Until Saturday's unexpected defeat to Manchester City, Chelsea had looked imperious this season, racking up 21 goals in five games before they met their match in terms of Italian defensive strategy at Eastlands.
However, Arsenal's shock defeat to West Brom coupled with Manchester United being held at Bolton means the Blues remain three points clear at the top, and are likely to stay there whatever the result on Sunday.
While clashes with Chelsea in recent seasons have taken on added significance, Arsene Wenger subscribes to the theory that the big games do not decide the title any more than ones against supposedly easier teams, and he seems to have a point.
When Ancelotti's side waltzed away from the Emirates with a 3-0 win last November, the death knell was sounded over Arsenal's title ambitions by pundits across the land.
An unbeaten run of 10 games ensued to put them back in contention, however, and even after successive defeats to Manchester United at home and then at Stamford Bridge in early February, Arsenal were still battling for the title into April.
Yet here we are again, just half a dozen games into the season, and the scenario is being put forward of Arsenal being too far behind already if they are beaten on Sunday.
Trailing by seven points after seven games merely shows how quickly things can change - Arsenal have let five of those points go in the past two games, when they surely expected to win both.

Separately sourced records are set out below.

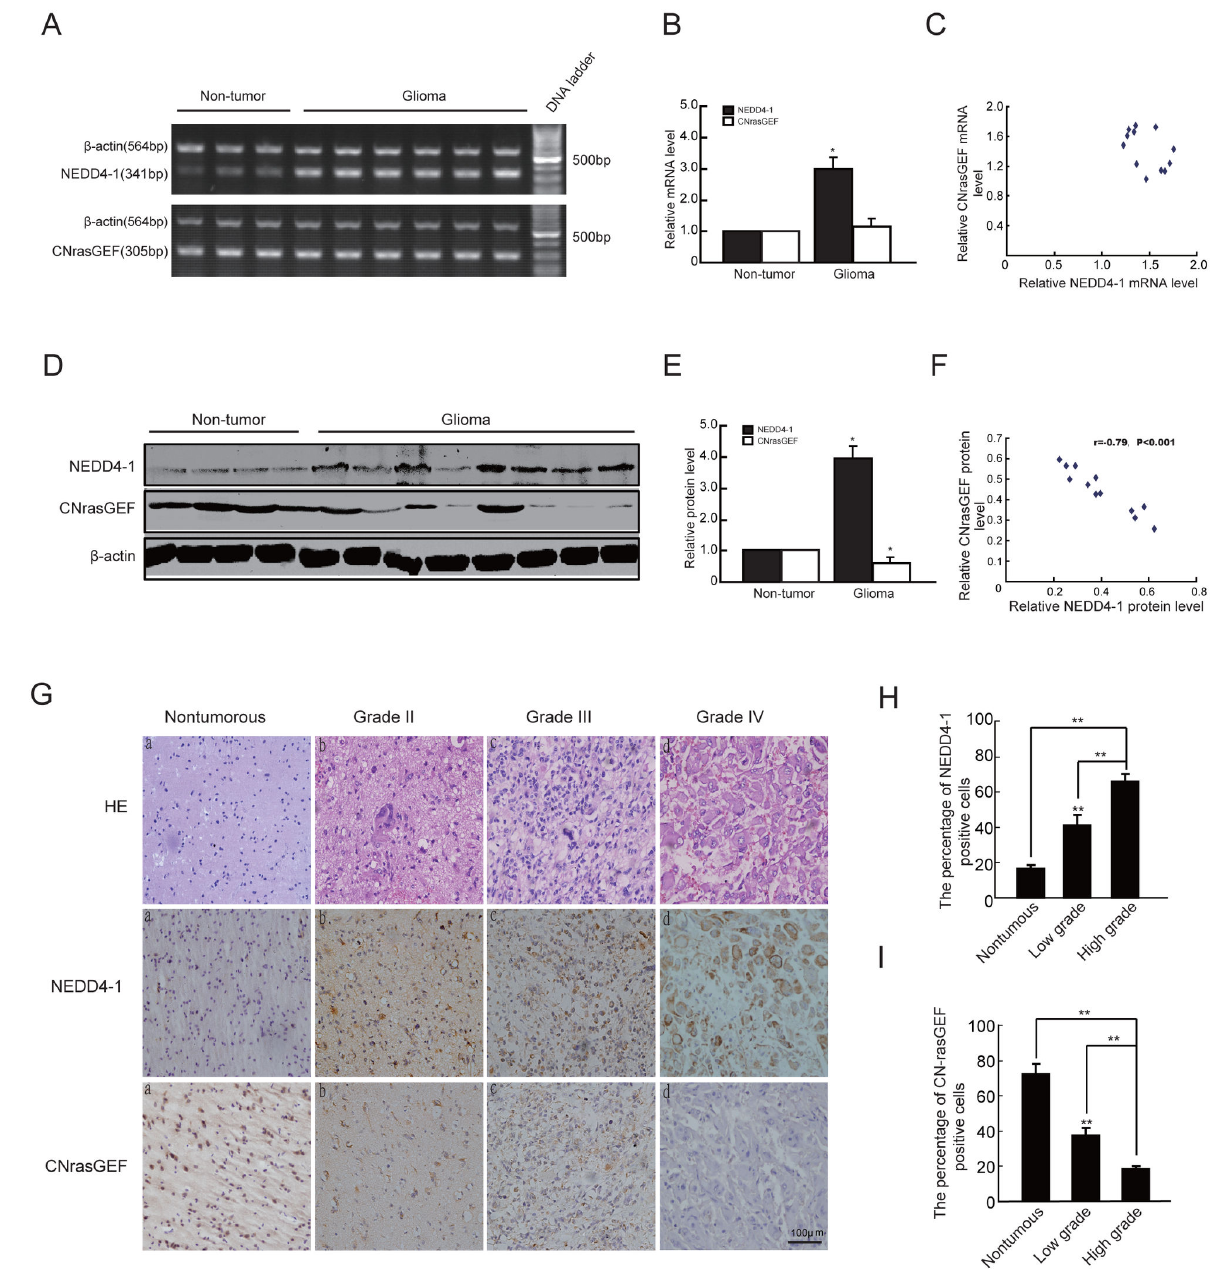
Figure 6. Expression of NEDD4-1 and CNrasGEF in glioma tissues. A) mRNA levels of NEDD4-1 and CNrasGEF in glioma and nontumorous brainspecimens was detected by RT-PCR. B) Quantitative analysis of the mRNA levels of NEDD4-1 and CNrasGEF normalized to those of β-actin. C) The mRNA relationship between the NEDD4-1 and CNrasGEF. D) Western blotting analysis of the total extracts isolated from human nontumorous brain and human glioma specimens using human NEDD4-1 and CNrasGEF antibodies. E) Quantitative analysis of the protein levels of NEDD4-1 and CNrasGEF normalized to those of β-actin. F) The protein relationship between the NEDD4-1 and CNrasGEF. r=-0.79. I) Representative hematoxylin-eosin staining and immunohistochemistry (IHC) analysis of NEDD4-1 and CNrasGEF expression in nontumorous brain tissue and glioma specimens of varying World Health Organization (WHO) grades. Normal brain tissue (a); diffuse astrocytoma, grade II (b); anaplastic astrocytoma, grade III (c); GBM, grade IV (d) are shown. IHC stainings were performed at least twice with similar stained patterns. Scale bar: 100μm. J&K) Quantitativeanalysis of the percentage of NEDD4-1 and CNrasGEF positive cells. Data were derived from three independent experiments. ** P <0.01 vs nontumorous. doi: 10.1371/journal.pone.0082789.g006 PLOS ONE |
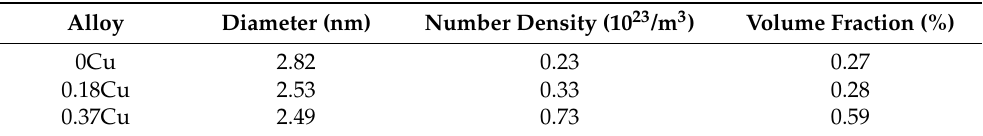
Table 5. Statistical information of GP zones of the alloys after aging at 175 °C for 0.5 h. Alloy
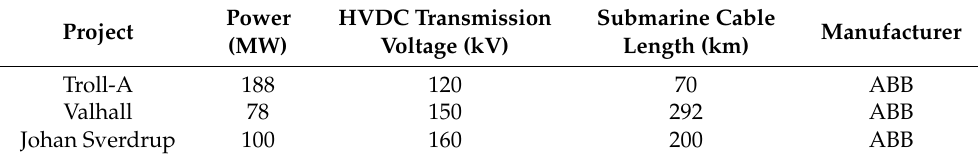
Submarine Cable Manufacturer Length (km)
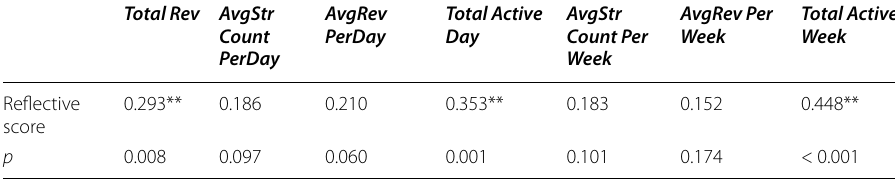
**Correlation is significant at the 0.01 level (2-tailed)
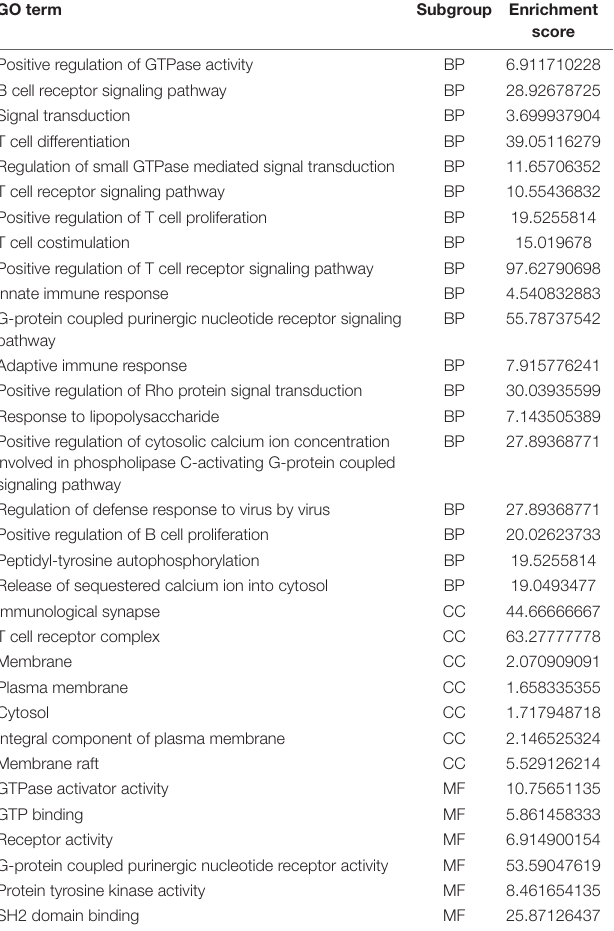
TABLE 2 | The BP, CC, and MF were showed specifically of 49 immune related genes.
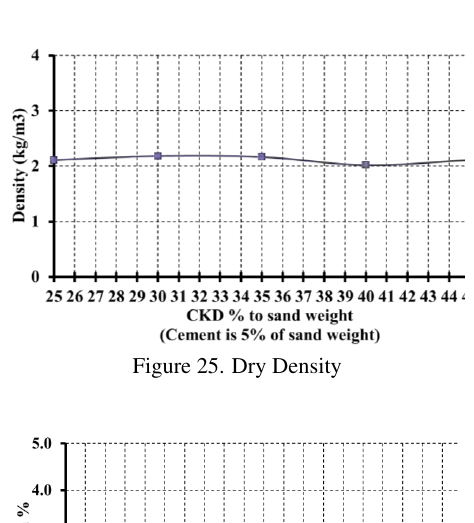
Figure 24. Dry flexure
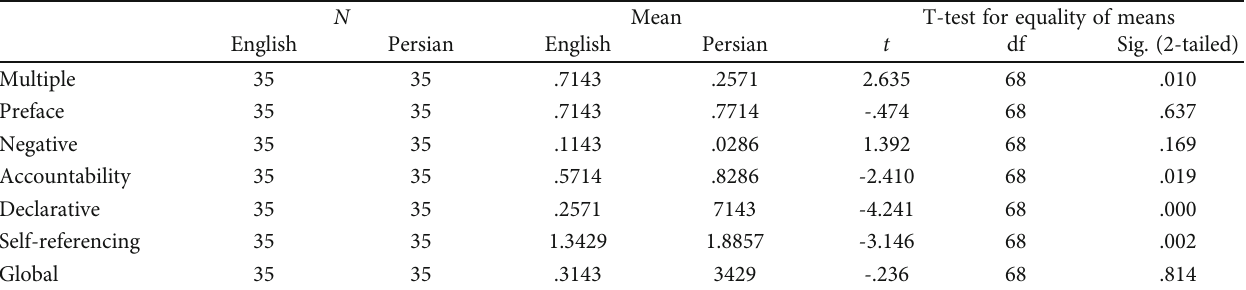
Table 7: Independent samples T-test for adversarialness in Persian and English press conferences.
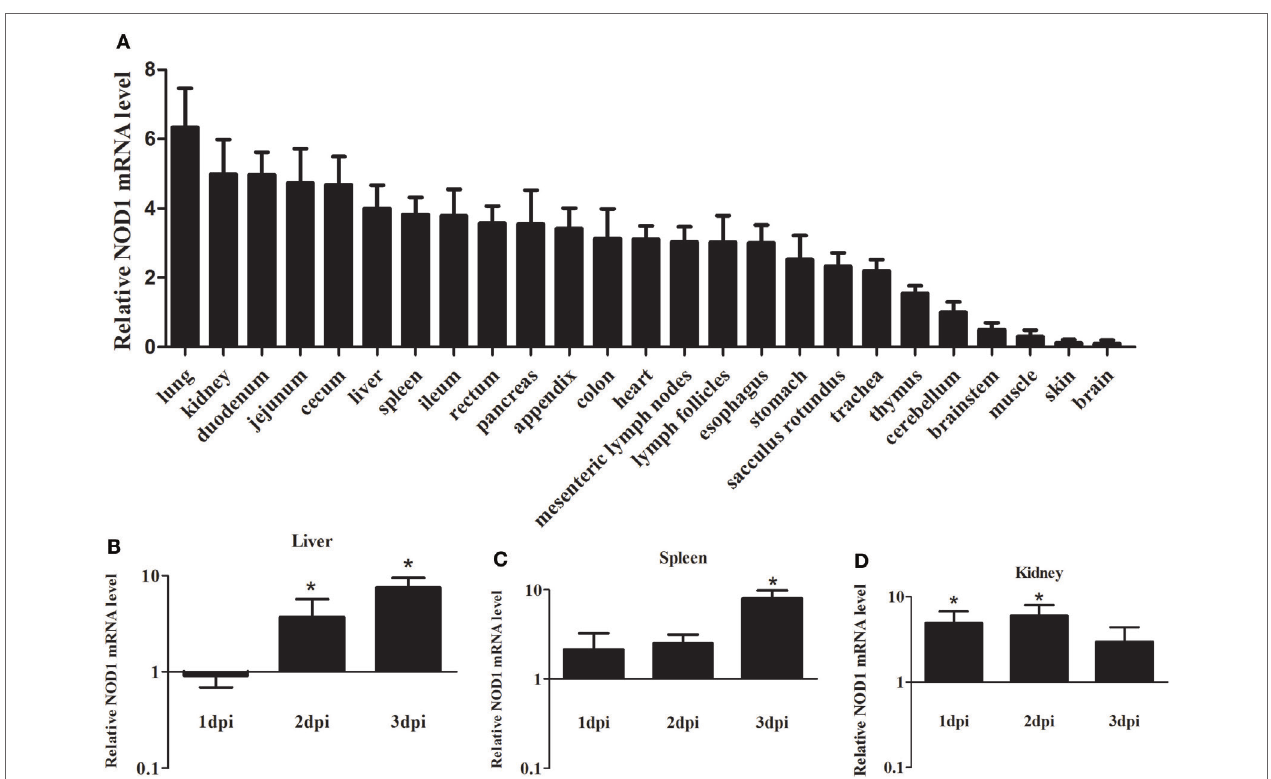
FigUre 2 | Expression profiles of rabbit nucleotide-binding oligomerization domain 1 (rNOD1) in rabbits. (a) Expression of rNOD1 in tissues of healthy rabbits. Expression of rNOD1 in the (B) liver, (c) spleen, and (D) kidney of rabbits infected with Escherichia coli (10 8 CFU). The relative expressions of rNOD1 were normalized to Gapdh . M ± SD from two independent repetitions are presented. Significant differences are indicated by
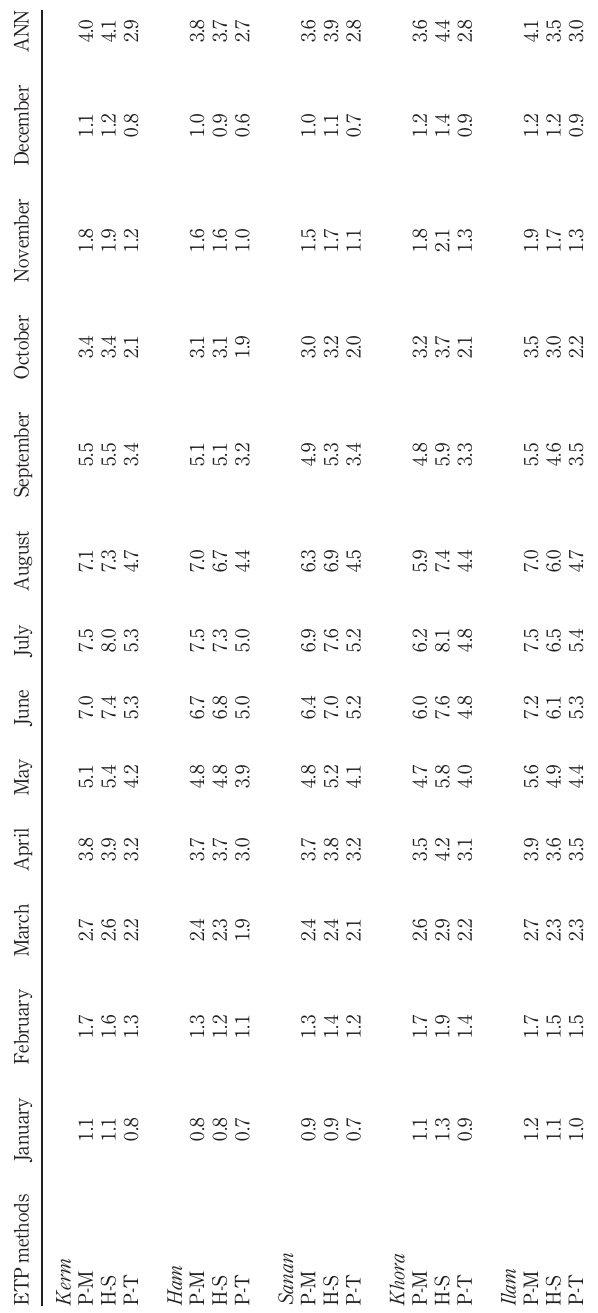
Table II. Calculated ETP mean by different methods in the observed period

Such surprises could, and probably will, affect Chelsea later in the campaign. Ancelotti will be disregarding Saturday's defeat as a one-off, while his critics could argue that in their first genuinely tough game of the season, they came unstuck.
Either way, they will be keen to make up for that defeat this weekend, and Arsenal fans may be forgiven for thinking the game is a foregone conclusion if Didier Drogba runs out of the Stamford Bridge players' tunnel at 4pm on Sunday.
Such has been the hold the Ivorian has exerted over Arsenal in recent encounters it is impossible to look at alternative matchwinners, despite the plethora available on both sides.
He has scored 10 times in his last six games against the Gunners, five double strikes that have shaken Arsenal and Wenger to the core on each occasion.
His brace turned a 1-0 deficit into a 2-1 win in the 2007 Carling Cup final, did the same in a crucial league meeting at Stamford Bridge a year later, and again at Wembley in the 2009 FA Cup semi-final.
Since then the victories have been more comprehensive (4-1, 3-0, 2-0) but each time Drogba has bullied the Arsenal defence into submission, flattening their pretensions in a blur of muscle and finishing power.
In some ways he epitomises all that is different between the two clubs, the bludgeoning heavyweight who leaves Arsenal's technical stylists floundering on the ropes.
Arsenal have beefed up their defensive armoury in the summer, but this will be the ultimate test.
If they look frail again, Drogba will be waiting, and Wenger knows only too well Chelsea's dog of war will not hesitate to sink his teeth in when the moment comes.